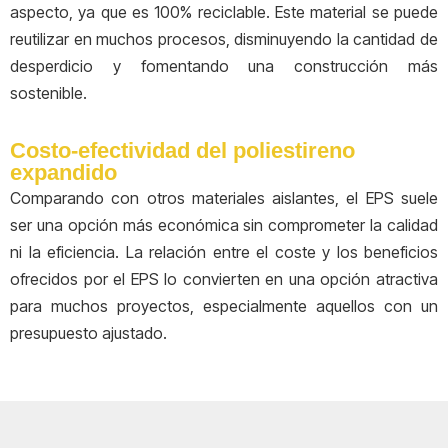
aspecto, ya que es 100% reciclable. Este material se puede
reutilizar en muchos procesos, disminuyendo la cantidad de
desperdicio y fomentando una construcción más
sostenible.
Costo-efectividad del poliestireno
expandido
Comparando con otros materiales aislantes, el EPS suele
ser una opción más económica sin comprometer la calidad
ni la eficiencia. La relación entre el coste y los beneficios
ofrecidos por el EPS lo convierten en una opción atractiva
para muchos proyectos, especialmente aquellos con un
presupuesto ajustado.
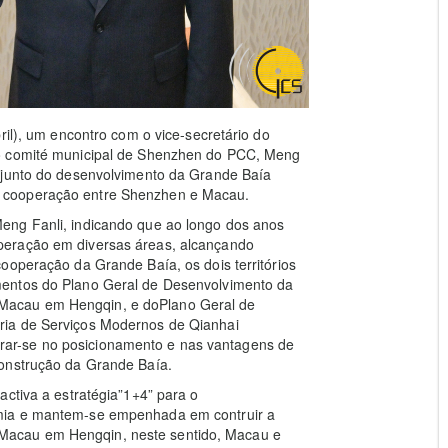
ril), um encontro com o vice-secretário do
do comité municipal de Shenzhen do PCC, Meng
njunto do desenvolvimento da Grande Baía
 cooperação entre Shenzhen e Macau.
eng Fanli, indicando que ao longo dos anos
peração em diversas áreas, alcançando
ooperação da Grande Baía, os dois territórios
mentos do Plano Geral de Desenvolvimento da
Macau em Hengqin, e doPlano Geral de
ria de Serviços Modernos de Qianhai
ar-se no posicionamento e nas vantagens de
construção da Grande Baía.
activa a estratégia”1+4” para o
mia e mantem-se empenhada em contruir a
acau em Hengqin, neste sentido, Macau e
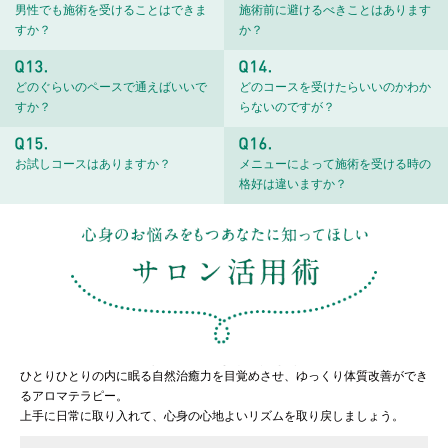
男性でも施術を受けることはできま
施術前に避けるべきことはあります
すか？
か？
どのぐらいのペースで通えばいいで
どのコースを受けたらいいのかわか
すか？
らないのですが？
お試しコースはありますか？
メニューによって施術を受ける時の
格好は違いますか？
ひとりひとりの内に眠る自然治癒力を目覚めさせ、ゆっくり体質改善ができ
るアロマテラピー。
上手に日常に取り入れて、心身の心地よいリズムを取り戻しましょう。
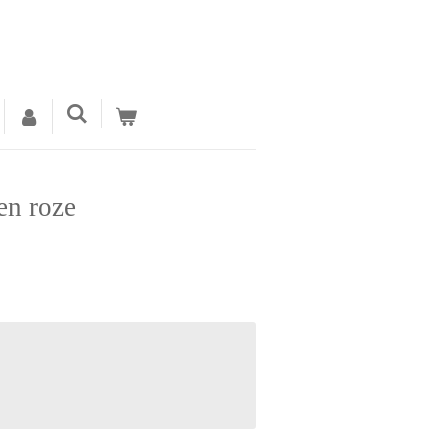
en roze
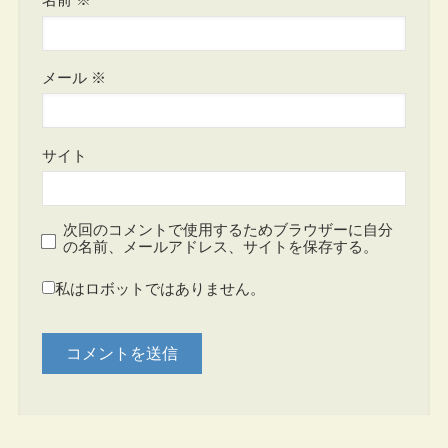
メール
※
サイト
次回のコメントで使用するためブラウザーに自分
の名前、メールアドレス、サイトを保存する。
私はロボットではありません。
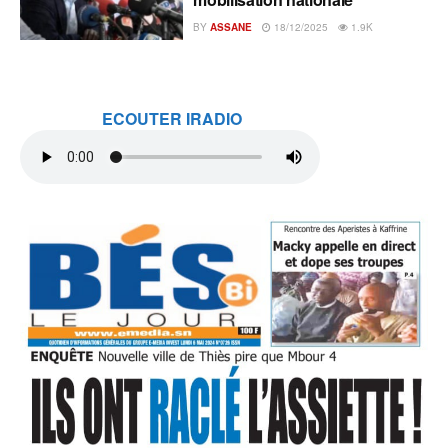
BY
ASSANE
18/12/2025
1.9K
ECOUTER IRADIO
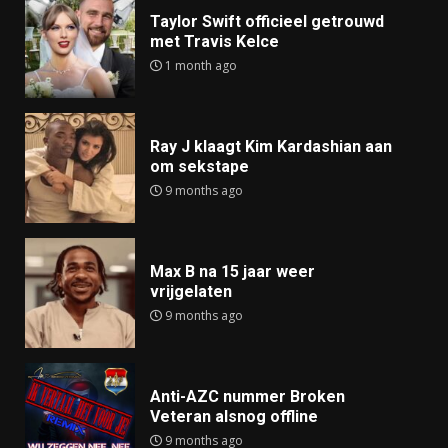
Taylor Swift officieel getrouwd
met Travis Kelce
1 month ago
Ray J klaagt Kim Kardashian aan
om sekstape
9 months ago
Max B na 15 jaar weer
vrijgelaten
9 months ago
Anti-AZC nummer Broken
Veteran alsnog offline
9 months ago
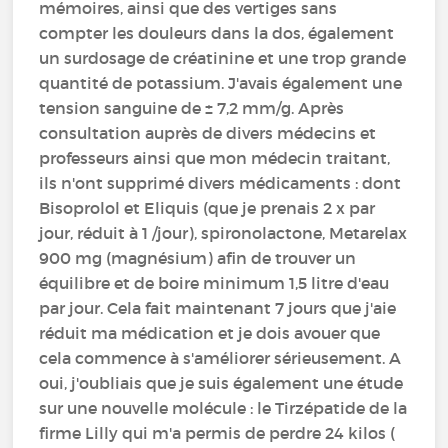
mémoires, ainsi que des vertiges sans
compter les douleurs dans la dos, également
un surdosage de créatinine et une trop grande
quantité de potassium. J'avais également une
tension sanguine de ± 7,2 mm/g. Après
consultation auprès de divers médecins et
professeurs ainsi que mon médecin traitant,
ils n'ont supprimé divers médicaments : dont
Bisoprolol et Eliquis (que je prenais 2 x par
jour, réduit à 1 /jour), spironolactone, Metarelax
900 mg (magnésium) afin de trouver un
équilibre et de boire minimum 1,5 litre d'eau
par jour. Cela fait maintenant 7 jours que j'aie
réduit ma médication et je dois avouer que
cela commence à s'améliorer sérieusement. A
oui, j'oubliais que je suis également une étude
sur une nouvelle molécule : le Tirzépatide de la
firme Lilly qui m'a permis de perdre 24 kilos (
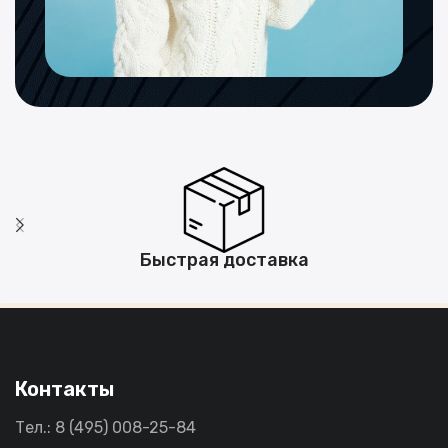
Быстрая доставка
Контакты
Тел.: 8 (495) 008-25-84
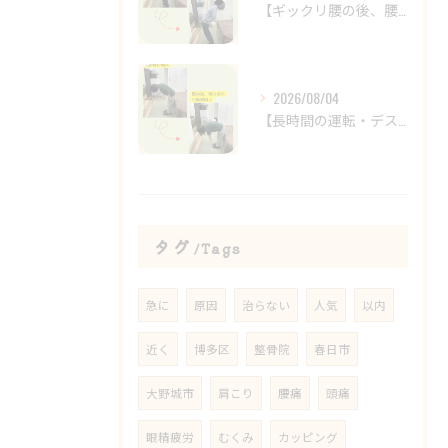
【ギックリ腰の後、腰の違和感が続いていませんか？😣】
2026/08/04
【長時間の運転・デスクワークで腰がつらい方へ】
タグ
Tags
急に
原因
治らない
人気
以内
近く
博多区
整骨院
春日市
大野城市
肩こり
腰痛
頭痛
眼精疲労
むくみ
カッピング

■ What you will do
Count the lines in the data above that contain the string "entre", and reply with that number alone.

■ Finished task
2